FCA interim chief executive, Christopher Woolard, said: “Coronavirus has caused an unprecedented financial shock with far-reaching consequences for consumers in every corner of the UK.
“If confirmed, this package of measures we are proposing today will help provide affected consumers with the temporary financial support they need to help them weather the storm during this challenging time.”
The FCA indicated it was conducting a brief consultation on the measures, but given the national emergency, has asked its stakeholders to respond within a much shorter timeframe than normal – with a deadline of 9am Monday 6 April 2020. If confirmed, the changes would start coming into force by 9 April 2020.
Hargreaves Lansdown personal finance analyst, Sarah Coles, suggested the changes would come as a “huge relief “to many people who had been wrestling with the challenge of vastly reduced incomes.

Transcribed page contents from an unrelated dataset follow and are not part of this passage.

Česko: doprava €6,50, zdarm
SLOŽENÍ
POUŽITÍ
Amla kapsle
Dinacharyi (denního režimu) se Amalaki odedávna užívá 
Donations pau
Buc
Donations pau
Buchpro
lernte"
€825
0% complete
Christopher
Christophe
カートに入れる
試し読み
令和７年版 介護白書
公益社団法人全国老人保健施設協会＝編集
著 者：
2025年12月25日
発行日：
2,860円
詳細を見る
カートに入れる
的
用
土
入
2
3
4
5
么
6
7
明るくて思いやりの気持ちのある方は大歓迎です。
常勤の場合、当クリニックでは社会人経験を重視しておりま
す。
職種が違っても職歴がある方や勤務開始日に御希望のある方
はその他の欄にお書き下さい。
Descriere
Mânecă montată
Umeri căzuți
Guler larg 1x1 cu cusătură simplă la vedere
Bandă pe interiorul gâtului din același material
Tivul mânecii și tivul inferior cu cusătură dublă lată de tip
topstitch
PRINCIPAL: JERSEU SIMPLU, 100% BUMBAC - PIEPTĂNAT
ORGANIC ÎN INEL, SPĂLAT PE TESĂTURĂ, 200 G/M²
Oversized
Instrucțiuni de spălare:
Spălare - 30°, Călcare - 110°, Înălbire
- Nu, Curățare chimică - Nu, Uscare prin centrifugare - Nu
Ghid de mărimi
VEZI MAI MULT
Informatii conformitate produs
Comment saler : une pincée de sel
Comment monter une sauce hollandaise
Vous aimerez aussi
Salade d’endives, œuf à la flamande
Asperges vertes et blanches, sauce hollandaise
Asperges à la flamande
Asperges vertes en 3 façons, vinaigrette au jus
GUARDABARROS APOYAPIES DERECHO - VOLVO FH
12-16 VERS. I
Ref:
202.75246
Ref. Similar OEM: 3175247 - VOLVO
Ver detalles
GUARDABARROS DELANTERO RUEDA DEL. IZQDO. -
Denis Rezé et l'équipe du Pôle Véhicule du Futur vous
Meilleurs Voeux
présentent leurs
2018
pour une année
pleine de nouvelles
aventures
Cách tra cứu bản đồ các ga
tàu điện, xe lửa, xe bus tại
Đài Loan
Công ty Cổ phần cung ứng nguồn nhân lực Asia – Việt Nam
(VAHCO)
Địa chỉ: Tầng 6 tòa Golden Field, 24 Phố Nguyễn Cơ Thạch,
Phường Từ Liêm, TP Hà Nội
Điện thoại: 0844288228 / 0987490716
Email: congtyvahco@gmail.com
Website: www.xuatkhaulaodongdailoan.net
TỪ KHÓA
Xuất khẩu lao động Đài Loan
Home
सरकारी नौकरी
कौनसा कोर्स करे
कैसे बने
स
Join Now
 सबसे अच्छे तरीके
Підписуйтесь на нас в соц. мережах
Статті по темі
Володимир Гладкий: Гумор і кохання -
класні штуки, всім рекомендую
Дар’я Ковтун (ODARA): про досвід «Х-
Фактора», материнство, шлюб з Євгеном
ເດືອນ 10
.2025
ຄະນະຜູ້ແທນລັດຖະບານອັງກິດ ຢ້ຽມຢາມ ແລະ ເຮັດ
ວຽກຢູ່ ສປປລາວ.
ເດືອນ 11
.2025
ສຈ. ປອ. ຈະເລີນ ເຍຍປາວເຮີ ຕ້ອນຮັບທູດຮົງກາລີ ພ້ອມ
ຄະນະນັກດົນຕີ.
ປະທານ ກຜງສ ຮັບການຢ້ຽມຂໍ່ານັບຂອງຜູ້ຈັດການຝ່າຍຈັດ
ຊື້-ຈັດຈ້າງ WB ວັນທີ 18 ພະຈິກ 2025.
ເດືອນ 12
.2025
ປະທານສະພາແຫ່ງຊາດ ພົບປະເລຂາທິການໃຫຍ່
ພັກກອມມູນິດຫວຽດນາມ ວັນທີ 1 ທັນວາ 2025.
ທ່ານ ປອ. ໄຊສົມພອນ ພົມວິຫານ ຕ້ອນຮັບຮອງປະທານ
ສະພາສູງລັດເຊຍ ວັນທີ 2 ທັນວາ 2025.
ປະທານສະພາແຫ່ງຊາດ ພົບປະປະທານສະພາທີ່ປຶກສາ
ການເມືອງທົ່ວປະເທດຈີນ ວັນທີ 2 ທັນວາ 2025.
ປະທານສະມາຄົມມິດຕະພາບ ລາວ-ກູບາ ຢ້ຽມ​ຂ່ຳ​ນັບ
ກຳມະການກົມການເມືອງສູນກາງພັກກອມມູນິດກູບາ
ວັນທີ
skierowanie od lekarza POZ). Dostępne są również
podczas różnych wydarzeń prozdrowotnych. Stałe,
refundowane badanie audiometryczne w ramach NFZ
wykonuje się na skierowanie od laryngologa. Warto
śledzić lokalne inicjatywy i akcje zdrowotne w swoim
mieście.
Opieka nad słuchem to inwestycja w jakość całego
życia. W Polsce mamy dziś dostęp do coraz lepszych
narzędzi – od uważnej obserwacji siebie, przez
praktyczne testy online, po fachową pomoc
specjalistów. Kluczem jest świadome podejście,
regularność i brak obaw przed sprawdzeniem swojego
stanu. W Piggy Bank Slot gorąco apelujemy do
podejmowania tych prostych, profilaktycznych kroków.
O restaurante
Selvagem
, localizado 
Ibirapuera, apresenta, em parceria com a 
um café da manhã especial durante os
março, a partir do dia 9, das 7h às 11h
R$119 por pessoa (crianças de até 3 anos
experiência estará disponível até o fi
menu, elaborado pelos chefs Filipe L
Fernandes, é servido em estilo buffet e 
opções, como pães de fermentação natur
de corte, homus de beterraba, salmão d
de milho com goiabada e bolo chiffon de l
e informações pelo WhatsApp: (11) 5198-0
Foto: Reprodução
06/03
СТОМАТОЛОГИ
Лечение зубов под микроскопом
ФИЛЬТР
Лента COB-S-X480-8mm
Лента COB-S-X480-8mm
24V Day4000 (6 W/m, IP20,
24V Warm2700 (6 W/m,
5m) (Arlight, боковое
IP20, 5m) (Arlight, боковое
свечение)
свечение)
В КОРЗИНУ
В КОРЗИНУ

“In FCA terms, this is a really speedy response, with a very short period of consultation, so this package could be in place by this time next week,” Coles said.
“If you’re struggling to afford interest and debt repayments, don’t assume any of these things are in place until it’s confirmed by your bank. If you just halt payments without confirmation, you may end up being chased for payments and having charges added to your debt. The FCA has made it clear that what it is suggesting is a minimum, and that banks should offer more help for people who are really struggling.”
AJ Bell personal finance analyst, Laura Suter, also welcomed the news, and commented: “The regulator’s move means that anyone is entitled to a £500 interest-free overdraft if their finances have been affected by the current crisis, which at the new interest rates of 40% will save some customers from seeing their interest charges rack up at a time when they can’t afford to repay the debt.
“What’s more, the FCA wants to ensure that no one is disadvantaged by the changes to overdraft interest rates that it has brought in, and banks must now ensure that no one is paying more than under the previous scheme.
“Some banks had taken similar steps already, but clearly the regulator felt the industry wasn’t moving fast enough to help customers who are facing real financial problems right now.”
Chair of the Society of Mortgage Professionals, David Thomas, added: “Ensuring customers do not have their credit ratings negatively impacted by using the temporary reliefs available if they are financially impacted by the coronavirus will be a key component in ensuring a swift recovery for the mortgage market.
“There will be a large number of people whose finances will be seriously affected by coronavirus, but who will be able to rebuild their financial position quickly once the initial crisis is over. It is important that these people are not prevented from restoring their finances by being forced into short term debt, or by having their credit status reduced.
“It is also crucial that the sector takes a unified approach to this guidance: all lenders should adhere to this to ensure the best possible outcome.”